### Exercise description
Read through the data and count the lines that contain the string "oriented"; give only the result.

### Records provided
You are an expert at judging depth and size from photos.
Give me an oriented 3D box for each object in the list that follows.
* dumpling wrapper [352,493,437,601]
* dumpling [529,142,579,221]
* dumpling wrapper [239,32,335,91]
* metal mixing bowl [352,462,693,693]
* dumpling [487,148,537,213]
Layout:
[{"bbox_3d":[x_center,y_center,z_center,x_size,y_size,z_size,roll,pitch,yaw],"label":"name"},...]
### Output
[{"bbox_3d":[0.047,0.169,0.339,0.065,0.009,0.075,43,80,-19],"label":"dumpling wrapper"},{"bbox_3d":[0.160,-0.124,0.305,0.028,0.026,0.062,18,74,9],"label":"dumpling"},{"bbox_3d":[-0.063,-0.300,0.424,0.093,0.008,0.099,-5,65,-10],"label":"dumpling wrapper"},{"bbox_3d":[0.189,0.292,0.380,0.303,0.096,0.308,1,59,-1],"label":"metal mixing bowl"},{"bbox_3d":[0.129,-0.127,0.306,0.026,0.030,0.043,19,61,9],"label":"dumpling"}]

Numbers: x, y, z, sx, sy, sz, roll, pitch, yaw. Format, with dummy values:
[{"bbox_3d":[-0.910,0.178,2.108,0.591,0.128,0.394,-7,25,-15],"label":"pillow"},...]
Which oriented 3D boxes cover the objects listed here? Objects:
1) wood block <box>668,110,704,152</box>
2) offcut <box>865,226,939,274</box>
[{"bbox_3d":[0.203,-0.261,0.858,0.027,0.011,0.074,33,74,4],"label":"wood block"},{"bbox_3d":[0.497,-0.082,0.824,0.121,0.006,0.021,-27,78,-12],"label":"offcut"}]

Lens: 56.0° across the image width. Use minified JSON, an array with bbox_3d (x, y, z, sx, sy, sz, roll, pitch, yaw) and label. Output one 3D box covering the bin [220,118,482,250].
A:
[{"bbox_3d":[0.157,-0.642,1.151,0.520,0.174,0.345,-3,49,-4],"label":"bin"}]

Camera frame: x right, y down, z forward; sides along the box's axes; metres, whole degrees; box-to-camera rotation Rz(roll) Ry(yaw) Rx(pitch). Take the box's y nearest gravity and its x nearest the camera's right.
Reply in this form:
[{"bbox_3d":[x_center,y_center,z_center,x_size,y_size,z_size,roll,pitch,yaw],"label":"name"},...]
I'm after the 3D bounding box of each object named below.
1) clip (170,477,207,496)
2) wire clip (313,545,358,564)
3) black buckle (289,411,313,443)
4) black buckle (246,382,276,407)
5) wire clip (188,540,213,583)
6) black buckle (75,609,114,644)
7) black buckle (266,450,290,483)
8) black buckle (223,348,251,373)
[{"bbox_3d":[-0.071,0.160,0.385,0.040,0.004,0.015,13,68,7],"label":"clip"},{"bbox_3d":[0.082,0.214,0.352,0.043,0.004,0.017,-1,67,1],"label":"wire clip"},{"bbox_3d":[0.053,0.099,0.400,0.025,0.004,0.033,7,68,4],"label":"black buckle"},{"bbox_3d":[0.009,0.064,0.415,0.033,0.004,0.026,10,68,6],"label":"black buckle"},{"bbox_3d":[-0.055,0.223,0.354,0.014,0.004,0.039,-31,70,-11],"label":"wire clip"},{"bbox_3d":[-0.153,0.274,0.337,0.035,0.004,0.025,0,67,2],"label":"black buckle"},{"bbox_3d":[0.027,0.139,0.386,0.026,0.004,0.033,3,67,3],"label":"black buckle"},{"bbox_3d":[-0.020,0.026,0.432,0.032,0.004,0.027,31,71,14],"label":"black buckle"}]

### Solution for this problem
2